SELECTED PASSAGE
## Begin
I have a reverse flow (Lang clone) as well.
We've done a few in the 80#-100# range, keeping it at around the 350* mark and average about 6-8 hours (depending on weather, size, ect).
We generally do them racer style.
Foil the ears, nose and tail to keep them from getting too crispy.
Take the foil off about an hour before you think it's going to be done.
Put the hams on the hot end, for us that's the firebox side.
If you're going to put an apple in it's mouth, place a wood block (2x4 works) in it's mouth at the beginning of the cook. Otherwise you won't get the mouth open when it's done cooking.
If your cooker has a slide out rack and you're going to serve off the rack, that's fine. Otherwise, you'll want to cook the hog on something you can remove from the cooker. You won't be able to move the cooked hog without it falling apart (if you've done it right, anyway). A sheet of stainless steel expanded metal works well.
## End
STATED PROBLEM A
Answer these about the hog-cooking tips:
(i) Around what temperature does the writer keep the cooker?
(ii) What should go in the hog's mouth at the beginning of the cook if an apple will be added later?
(iii) What works well to cook the hog on when the cooker has no slide-out rack?

ENTRIES PROVIDED
## Begin
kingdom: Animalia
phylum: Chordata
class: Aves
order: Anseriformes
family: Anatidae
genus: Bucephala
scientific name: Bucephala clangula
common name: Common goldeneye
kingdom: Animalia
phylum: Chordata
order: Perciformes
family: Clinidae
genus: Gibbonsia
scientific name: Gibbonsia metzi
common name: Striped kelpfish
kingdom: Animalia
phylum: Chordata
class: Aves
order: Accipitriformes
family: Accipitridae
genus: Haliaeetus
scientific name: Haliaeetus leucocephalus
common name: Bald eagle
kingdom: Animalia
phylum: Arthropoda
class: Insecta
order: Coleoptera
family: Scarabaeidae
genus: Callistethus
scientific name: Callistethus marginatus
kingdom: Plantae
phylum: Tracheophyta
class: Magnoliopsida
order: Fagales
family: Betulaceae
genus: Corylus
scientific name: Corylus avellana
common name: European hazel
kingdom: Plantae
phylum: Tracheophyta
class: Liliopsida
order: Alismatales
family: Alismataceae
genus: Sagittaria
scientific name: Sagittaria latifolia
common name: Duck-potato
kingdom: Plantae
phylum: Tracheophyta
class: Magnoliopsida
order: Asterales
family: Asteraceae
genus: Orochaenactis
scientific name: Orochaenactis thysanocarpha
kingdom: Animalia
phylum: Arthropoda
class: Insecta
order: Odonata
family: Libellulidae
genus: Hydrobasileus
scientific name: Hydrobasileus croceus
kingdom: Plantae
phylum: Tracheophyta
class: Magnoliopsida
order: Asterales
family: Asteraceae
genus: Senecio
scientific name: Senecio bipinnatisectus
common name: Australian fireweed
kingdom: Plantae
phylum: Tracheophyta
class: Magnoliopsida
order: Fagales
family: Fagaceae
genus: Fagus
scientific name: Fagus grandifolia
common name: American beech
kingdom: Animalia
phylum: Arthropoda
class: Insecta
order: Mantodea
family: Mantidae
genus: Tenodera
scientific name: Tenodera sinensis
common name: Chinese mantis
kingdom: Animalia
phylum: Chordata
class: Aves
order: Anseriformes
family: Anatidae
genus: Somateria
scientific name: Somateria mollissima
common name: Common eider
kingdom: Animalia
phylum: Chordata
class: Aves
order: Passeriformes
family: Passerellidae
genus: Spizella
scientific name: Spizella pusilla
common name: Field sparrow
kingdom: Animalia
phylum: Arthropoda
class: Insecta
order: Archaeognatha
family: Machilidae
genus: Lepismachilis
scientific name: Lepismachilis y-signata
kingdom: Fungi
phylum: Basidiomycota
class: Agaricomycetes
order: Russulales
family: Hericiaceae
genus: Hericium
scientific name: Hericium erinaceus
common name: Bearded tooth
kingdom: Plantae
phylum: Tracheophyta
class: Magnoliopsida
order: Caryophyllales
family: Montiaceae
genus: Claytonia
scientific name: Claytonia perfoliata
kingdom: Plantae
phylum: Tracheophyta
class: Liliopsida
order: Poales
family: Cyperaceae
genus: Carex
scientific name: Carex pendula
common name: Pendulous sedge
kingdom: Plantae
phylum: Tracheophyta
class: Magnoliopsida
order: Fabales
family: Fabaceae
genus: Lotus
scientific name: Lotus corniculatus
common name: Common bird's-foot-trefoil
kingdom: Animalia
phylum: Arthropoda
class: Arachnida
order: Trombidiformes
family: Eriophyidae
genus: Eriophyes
## End
STATED PROBLEM B
Copy the rows verbatim, starting at the line that contains "order: Fabales" and ending with the last line of the rows.

OUTPUT A
(i) Around 350*.
(ii) A wood block; a 2x4 works.
(iii) A sheet of stainless steel expanded metal.

OUTPUT B
order: Fabales
family: Fabaceae
genus: Lotus
scientific name: Lotus corniculatus
common name: Common bird's-foot-trefoil
kingdom: Animalia
phylum: Arthropoda
class: Arachnida
order: Trombidiformes
family: Eriophyidae
genus: Eriophyes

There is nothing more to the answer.